* DIRECTIVE *
The exercise asks you to copy every line below in which "Nokia" appears.

* EXCERPTED DATA *
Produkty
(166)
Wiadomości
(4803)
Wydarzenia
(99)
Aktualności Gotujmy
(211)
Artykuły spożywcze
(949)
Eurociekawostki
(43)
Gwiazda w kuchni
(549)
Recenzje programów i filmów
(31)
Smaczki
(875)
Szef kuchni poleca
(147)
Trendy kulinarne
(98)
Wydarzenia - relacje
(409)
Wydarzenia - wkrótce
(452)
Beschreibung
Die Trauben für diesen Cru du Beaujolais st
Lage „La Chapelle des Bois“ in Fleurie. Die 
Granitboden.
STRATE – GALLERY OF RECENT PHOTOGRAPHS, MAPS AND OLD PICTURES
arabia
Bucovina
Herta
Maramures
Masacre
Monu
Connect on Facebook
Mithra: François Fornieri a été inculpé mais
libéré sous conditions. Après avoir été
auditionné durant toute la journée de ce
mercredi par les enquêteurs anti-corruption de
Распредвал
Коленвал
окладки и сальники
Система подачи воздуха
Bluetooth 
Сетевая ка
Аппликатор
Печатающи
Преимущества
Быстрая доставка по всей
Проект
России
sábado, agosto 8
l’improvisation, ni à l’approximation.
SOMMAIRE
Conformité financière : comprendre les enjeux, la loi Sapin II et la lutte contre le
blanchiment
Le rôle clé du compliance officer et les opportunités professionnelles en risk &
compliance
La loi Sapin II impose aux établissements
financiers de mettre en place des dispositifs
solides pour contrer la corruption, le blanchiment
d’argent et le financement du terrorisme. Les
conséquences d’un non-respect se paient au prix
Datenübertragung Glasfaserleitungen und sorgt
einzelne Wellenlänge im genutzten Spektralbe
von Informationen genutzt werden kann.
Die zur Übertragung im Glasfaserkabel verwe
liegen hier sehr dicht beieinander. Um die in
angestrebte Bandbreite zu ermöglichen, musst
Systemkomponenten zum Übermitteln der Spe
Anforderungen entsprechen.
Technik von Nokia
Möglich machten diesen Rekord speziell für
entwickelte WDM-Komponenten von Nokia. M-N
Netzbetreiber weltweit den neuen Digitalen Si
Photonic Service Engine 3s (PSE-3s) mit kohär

* ANSWER FOR THIS EXERCISE *
Technik von Nokia
entwickelte WDM-Komponenten von Nokia. M-N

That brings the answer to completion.